Nurses and midwives in Northland have described the government's revised pay offer that includes provision to hire more staff as "a start".
The offer was ratified by the Ministry of Health, district health board and the New Zealand Nurses Organisation (NZNO) on Tuesday after months of negotiation and rallies throughout the country.
Nurses and midwives will see their pay go up by at least 9.5 per cent by August next year while $38 million of new funding will be provided to allow district health boards to hire extra staff.
NZNO has about 1200 members in Northland.
Nurses began negotiations a year ago and had rejected three earlier offers. Two weeks ago, NZNO entered into urgent facilitation through the Employment Relations Authority to try to reach an agreement before the strikes, the first of which was to take place last week Thursday.
Julie Governor, NZNO organiser for Northland, said a lot of work was needed to get pay parity with that of teachers and other professions in the government sector.
"Our members are resigned to the fact that while what's being offered is not going to resolve the issue, it's nonetheless a start.
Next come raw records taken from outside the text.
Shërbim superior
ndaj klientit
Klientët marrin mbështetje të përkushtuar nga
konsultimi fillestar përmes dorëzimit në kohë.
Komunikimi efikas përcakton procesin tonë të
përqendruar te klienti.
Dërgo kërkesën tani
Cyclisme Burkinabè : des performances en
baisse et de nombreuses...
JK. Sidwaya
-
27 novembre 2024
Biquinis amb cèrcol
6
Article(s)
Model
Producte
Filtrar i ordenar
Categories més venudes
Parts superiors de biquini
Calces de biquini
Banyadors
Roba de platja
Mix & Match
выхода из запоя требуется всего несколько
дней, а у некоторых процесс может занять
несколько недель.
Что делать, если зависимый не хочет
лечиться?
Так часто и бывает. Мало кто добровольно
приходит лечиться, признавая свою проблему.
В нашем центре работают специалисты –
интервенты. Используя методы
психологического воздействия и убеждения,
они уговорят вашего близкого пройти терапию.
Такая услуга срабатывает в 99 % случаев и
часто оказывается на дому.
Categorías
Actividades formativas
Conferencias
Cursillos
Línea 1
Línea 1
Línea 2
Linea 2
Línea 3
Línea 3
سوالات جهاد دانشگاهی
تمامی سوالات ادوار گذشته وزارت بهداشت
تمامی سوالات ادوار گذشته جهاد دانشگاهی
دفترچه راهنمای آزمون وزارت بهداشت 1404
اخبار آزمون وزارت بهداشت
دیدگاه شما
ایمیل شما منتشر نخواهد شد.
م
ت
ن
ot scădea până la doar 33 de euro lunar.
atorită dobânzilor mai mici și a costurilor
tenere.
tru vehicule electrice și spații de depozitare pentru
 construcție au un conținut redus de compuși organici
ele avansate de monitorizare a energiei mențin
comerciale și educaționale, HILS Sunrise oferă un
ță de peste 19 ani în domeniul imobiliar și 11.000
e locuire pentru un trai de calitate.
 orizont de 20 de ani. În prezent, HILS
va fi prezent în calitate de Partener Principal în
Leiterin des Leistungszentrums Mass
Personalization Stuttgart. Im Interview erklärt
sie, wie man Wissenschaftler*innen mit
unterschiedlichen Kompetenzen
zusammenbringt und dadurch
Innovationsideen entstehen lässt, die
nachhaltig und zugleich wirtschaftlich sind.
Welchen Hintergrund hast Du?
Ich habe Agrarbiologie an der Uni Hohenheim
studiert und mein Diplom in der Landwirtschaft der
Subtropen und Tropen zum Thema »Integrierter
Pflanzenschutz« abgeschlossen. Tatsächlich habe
They'll make us and the DHB accountable to make sure we deliver on what's being agreed upon."
The settlement will put 500 more nurses in our hospitals but Governor said without knowing where they would be posted, it was difficult to say what impact they would have on Northland District Health Board's services.
But like a pay increase, she said 500 new nurses was a start and would be gratefully absorbed into the workforce in Northland.
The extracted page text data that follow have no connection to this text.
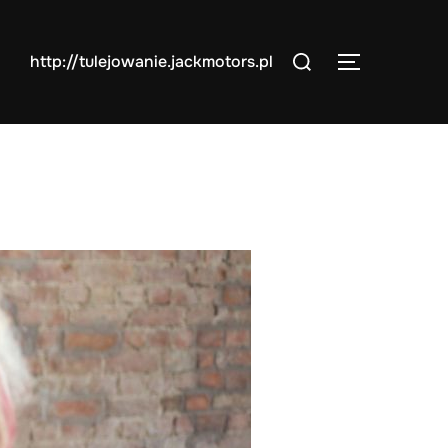
Search
http://tulejowanie.jackmotors.pl
TOGGLE S
for: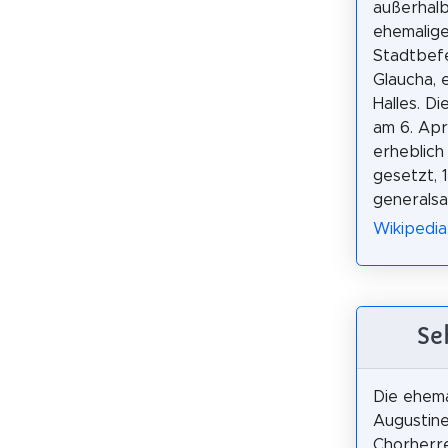
außerhal
ehemalig
Stadtbefe
Glaucha, 
Halles. D
am 6. Apr
erheblich
gesetzt, 
generalsa
Wikipedia
Se
Die ehema
Augustine
Chorherre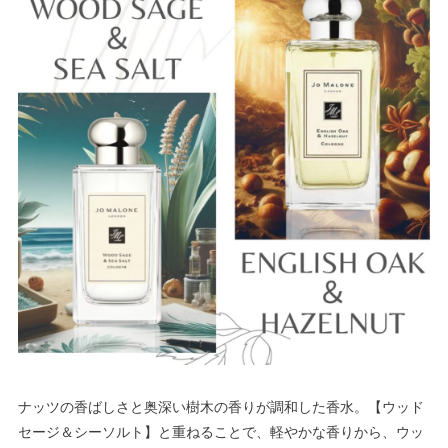
ナッツの香ばしさと奥深い樹木の香りが調和した香水。【ウッド
セージ＆シーソルト】と重ねることで、軽やかな香りから、
ウッ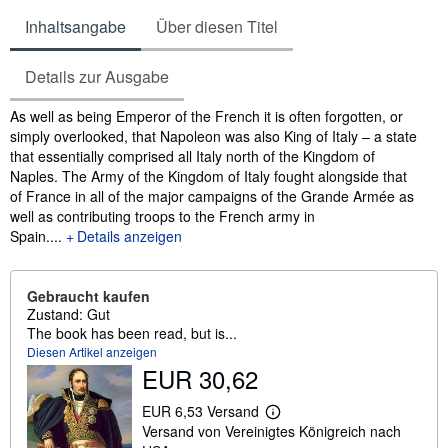
Inhaltsangabe
Über diesen Titel
Details zur Ausgabe
Inhaltsangabe
As well as being Emperor of the French it is often forgotten, or
simply overlooked, that Napoleon was also King of Italy – a state
that essentially comprised all Italy north of the Kingdom of
Naples. The Army of the Kingdom of Italy fought alongside that
of France in all of the major campaigns of the Grande Armée as
well as contributing troops to the French army in
Spain....
Details anzeigen
Gebraucht kaufen
Zustand: Gut
The book has been read, but is...
Diesen Artikel anzeigen
EUR 30,62
EUR 6,53 Versand
W
Versand von Vereinigtes Königreich nach
e
i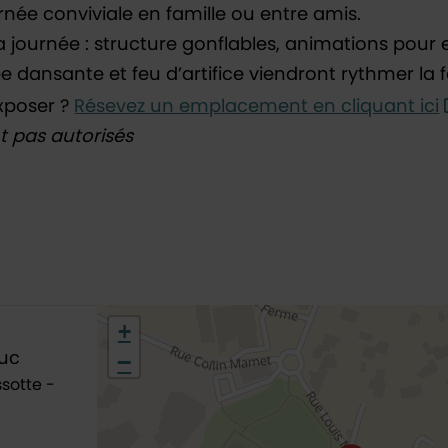
urnée conviviale en famille ou entre amis.
a journée : structure gonflables, animations pour 
e dansante et feu d’artifice viendront rythmer la f
xposer ?
Résevez un emplacement en cliquant ici
t pas autorisés
48.770688,2.124707
+
−
uc
sotte -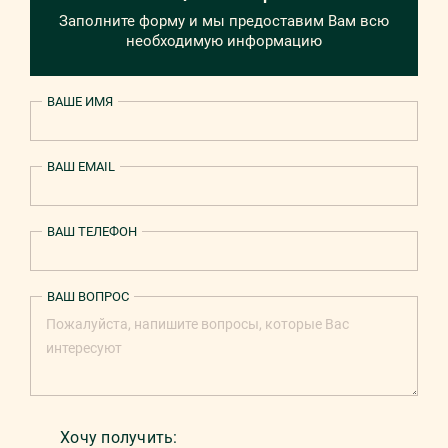
Заполните форму и мы предоставим Вам всю
необходимую информацию
ВАШЕ ИМЯ
ВАШ EMAIL
ВАШ ТЕЛЕФОН
ВАШ ВОПРОС
Хочу получить: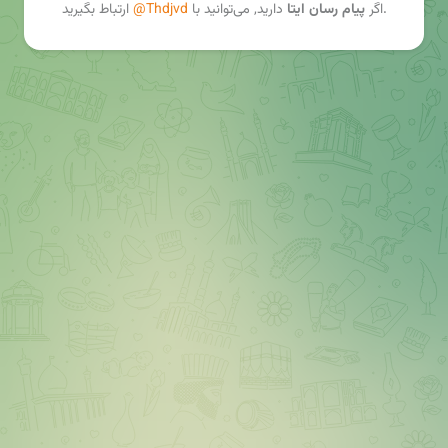
ارتباط بگیرید.
اگر
پیام رسان ایتا
دارید, می‌توانید با
@Thdjvd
Prior to the latest pay offer, Governor said 12 new nurses to work in acute areas of the Whangarei and Bay of Islands' hospitals had been approved and that they were currently being recruited.
Those employed under the collective agreement would receive a one off lump sum payment of $2000.
Nurses, midwives, healthcare assistants and hospital aides on the top tier of each category were also given a further 3 per cent pay rise from May 2019 boosting their total increase to at least 12.5 per cent.
By August 5, 2019, new graduate registered nurses and midwives would start on an annual base salary of $54,000, up from the current $49,500. Top tier registered nurses and midwives would be able to earn $77,386 by August, 2020.
Designated senior nurses and midwives would start on $79,760 by August next year and could earn up to $130,653.